Despite the threat of a payroll audit, more small employers are finding that independent contractors are essential to remaining competitive. The number of small firms that rely on outside contractors, for everything from technology services and public relations to marketing and sales, has grown sharply over the past five years, according to SurePayroll, a Chicago-based payroll-management firm whose clients are small employers.
The firm says that the proportion of contractors on the 80,000 small-business payrolls it processes every month has nearly doubled over past six years, rising to 6.7% last month from 3.4% in February 2007.
"As economic situations get tougher, that's when everyone is looking to cut costs," says Lisa Petkun, partner in the tax-practice group at law firm Pepper Hamilton LLP in Philadelphia. "It's significantly cheaper to have an independent contractor."
Using independent workers gives employers flexibility to hire only when there is work to be done, and leaves them with fewer tax obligations—and thus less paperwork—than do regular full-time workers. Using contractors also can cut benefits costs: they typically aren't eligible for such benefits as health insurance and paid maternity leave.
A Michigan State University study estimates that contractors can save employers as much as 40% on labor costs. Indeed, some business owners say the IRS audits could stifle their ability to grow as demand picks up.
"I'm either going to hire someone full-time to do a job or we just won't do it," says Ciaran Dwyer, chief executive of 3t Systems Inc., a Denver-based IT company with 65 full-time workers. His firm relies on about a dozen outside contractors at any given time, depending on demand, he says.
Rather than risk an audit, and perhaps costly penalties—Mr. Robinson, the staffing-firm owner, says many of his small-business clients are rushing to convert any long-term contract workers into permanent staff.
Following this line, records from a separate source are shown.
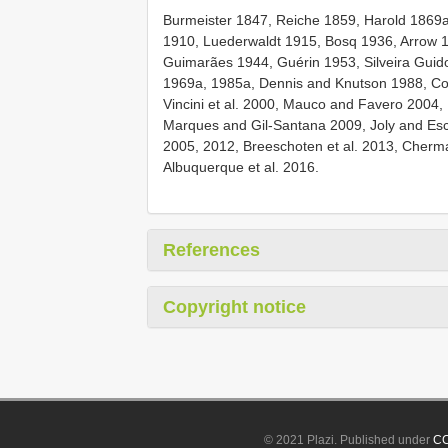
Burmeister 1847, Reiche 1859, Harold 1869a
1910, Luederwaldt 1915, Bosq 1936, Arrow 
Guimarães 1944, Guérin 1953, Silveira Guido
1969a, 1985a, Dennis and Knutson 1988, Co
Vincini et al. 2000, Mauco and Favero 2004, R
Marques and Gil-Santana 2009, Joly and Esc
2005, 2012, Breeschoten et al. 2013, Cherma
Albuquerque et al. 2016.
References
Copyright notice
© 2021 Plazi. Published under
CC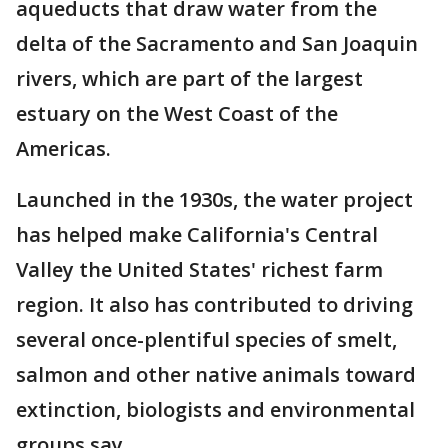
aqueducts that draw water from the
delta of the Sacramento and San Joaquin
rivers, which are part of the largest
estuary on the West Coast of the
Americas.
Launched in the 1930s, the water project
has helped make California's Central
Valley the United States' richest farm
region. It also has contributed to driving
several once-plentiful species of smelt,
salmon and other native animals toward
extinction, biologists and environmental
groups say.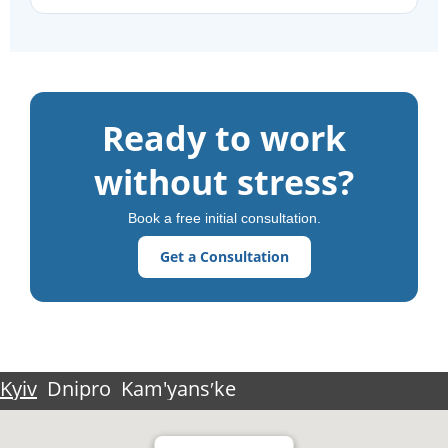
Ready to work
without stress?
Book a free initial consultation.
Get a Consultation
Kyiv
Dnipro
Kam'yansʹke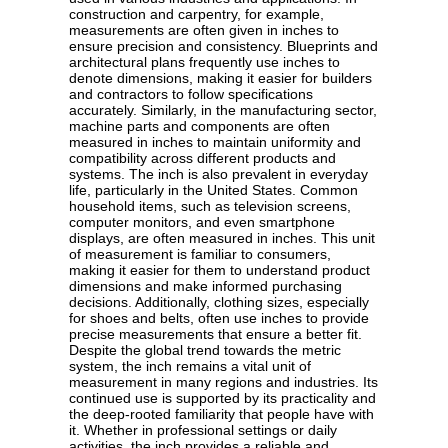
construction and carpentry, for example,
measurements are often given in inches to
ensure precision and consistency. Blueprints and
architectural plans frequently use inches to
denote dimensions, making it easier for builders
and contractors to follow specifications
accurately. Similarly, in the manufacturing sector,
machine parts and components are often
measured in inches to maintain uniformity and
compatibility across different products and
systems. The inch is also prevalent in everyday
life, particularly in the United States. Common
household items, such as television screens,
computer monitors, and even smartphone
displays, are often measured in inches. This unit
of measurement is familiar to consumers,
making it easier for them to understand product
dimensions and make informed purchasing
decisions. Additionally, clothing sizes, especially
for shoes and belts, often use inches to provide
precise measurements that ensure a better fit.
Despite the global trend towards the metric
system, the inch remains a vital unit of
measurement in many regions and industries. Its
continued use is supported by its practicality and
the deep-rooted familiarity that people have with
it. Whether in professional settings or daily
activities, the inch provides a reliable and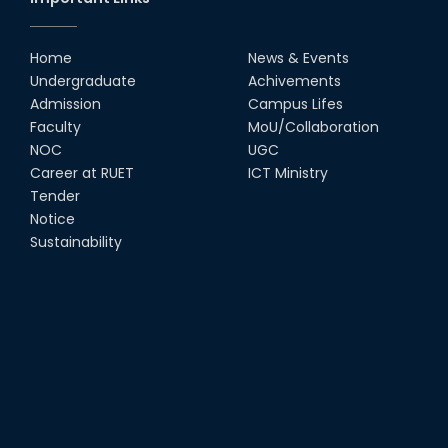
Home
News & Events
Undergraduate
Achivements
Admission
Campus Lifes
Faculty
MoU/Collaboration
NOC
UGC
Career at RUET
ICT Ministry
Tender
Notice
Sustainability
Mike Johnson, a human-resources manager in Atlanta with over 35 years of experience with small employers, ranging from commercial insurance to telecommunications firms, says a payroll audit is a major disruption for a small business. "Apart from the legal expenses, the downtime is just not worth taking the risk," he says.
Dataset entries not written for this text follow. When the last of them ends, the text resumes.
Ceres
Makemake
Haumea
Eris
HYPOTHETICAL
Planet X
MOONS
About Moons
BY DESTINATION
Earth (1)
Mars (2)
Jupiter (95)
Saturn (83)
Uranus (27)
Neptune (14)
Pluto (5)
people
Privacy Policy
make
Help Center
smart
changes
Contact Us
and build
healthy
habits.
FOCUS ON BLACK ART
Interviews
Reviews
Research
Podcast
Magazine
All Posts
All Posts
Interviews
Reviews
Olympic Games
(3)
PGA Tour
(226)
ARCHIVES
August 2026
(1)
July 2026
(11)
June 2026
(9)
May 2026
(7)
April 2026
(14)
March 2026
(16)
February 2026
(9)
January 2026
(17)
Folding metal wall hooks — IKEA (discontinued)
In January, the IRS extended an amnesty program designed to encourage employers to voluntarily reclassify contractors as employees by waiving some penalties. Under the program, employers pay as little as 1% of the wages paid to their reclassified workers the previous year, rather than the full amount they owe in back taxes. So far, 1,000 employers have signed on since the program was launched in 2011, the agency says.
In recent years, Congress has proposed various bills to clarify the definition of independent contractors, including as recently as December, though none of the bills has passed.
Chris Whitcomb, tax counsel for the National Federation of Independent Business, a small-business lobbying group, says that without a clear definition of who counts as an independent contractor, many employers don't know whether they are complying with tax rules "until they get audited."